WORK REQUIRED => Check each line of the records below and collect those that include the word "right".

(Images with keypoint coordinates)
· · · · ·

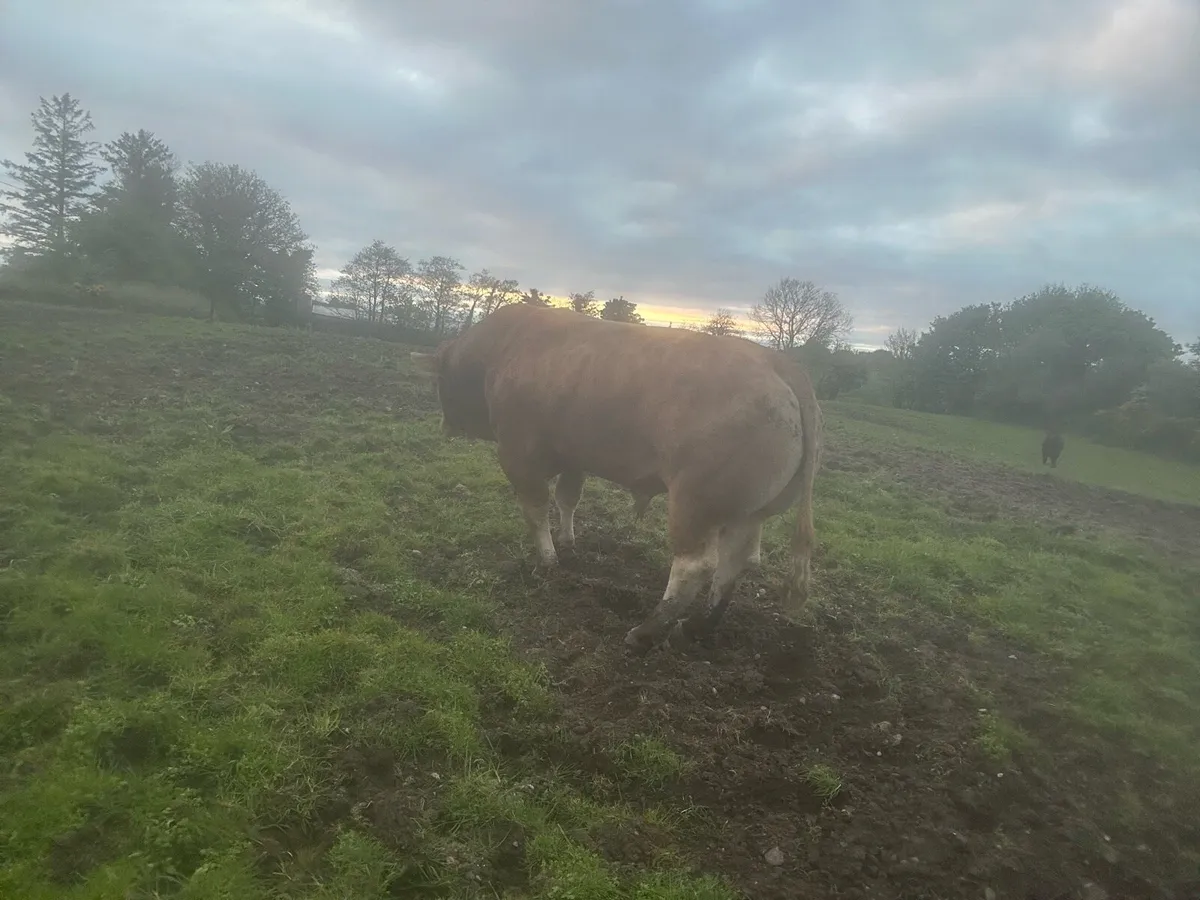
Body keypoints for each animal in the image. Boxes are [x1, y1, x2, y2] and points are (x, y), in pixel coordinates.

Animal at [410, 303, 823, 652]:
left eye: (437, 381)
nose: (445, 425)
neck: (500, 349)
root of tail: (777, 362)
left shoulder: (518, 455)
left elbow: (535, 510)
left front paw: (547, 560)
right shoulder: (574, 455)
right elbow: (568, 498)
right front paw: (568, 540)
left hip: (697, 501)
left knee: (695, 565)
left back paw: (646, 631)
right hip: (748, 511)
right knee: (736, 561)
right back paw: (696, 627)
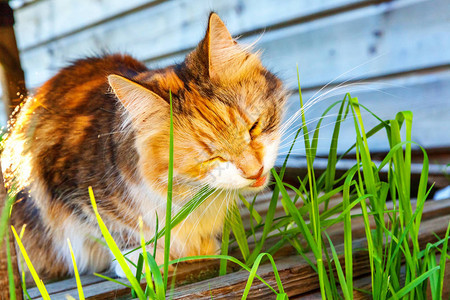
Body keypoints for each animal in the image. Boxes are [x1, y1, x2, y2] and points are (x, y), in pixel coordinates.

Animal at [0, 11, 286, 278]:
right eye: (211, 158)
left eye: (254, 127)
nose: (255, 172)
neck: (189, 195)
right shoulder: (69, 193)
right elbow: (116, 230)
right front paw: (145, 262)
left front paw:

· · · · ·

WRITTEN SOLUTION =>
right shoulder: (574, 455)
right elbow: (568, 498)
right front paw: (568, 540)
right hip: (748, 511)
right knee: (736, 561)
right back paw: (696, 627)
right eye: (211, 158)
right shoulder: (69, 193)
right elbow: (116, 230)
right front paw: (145, 262)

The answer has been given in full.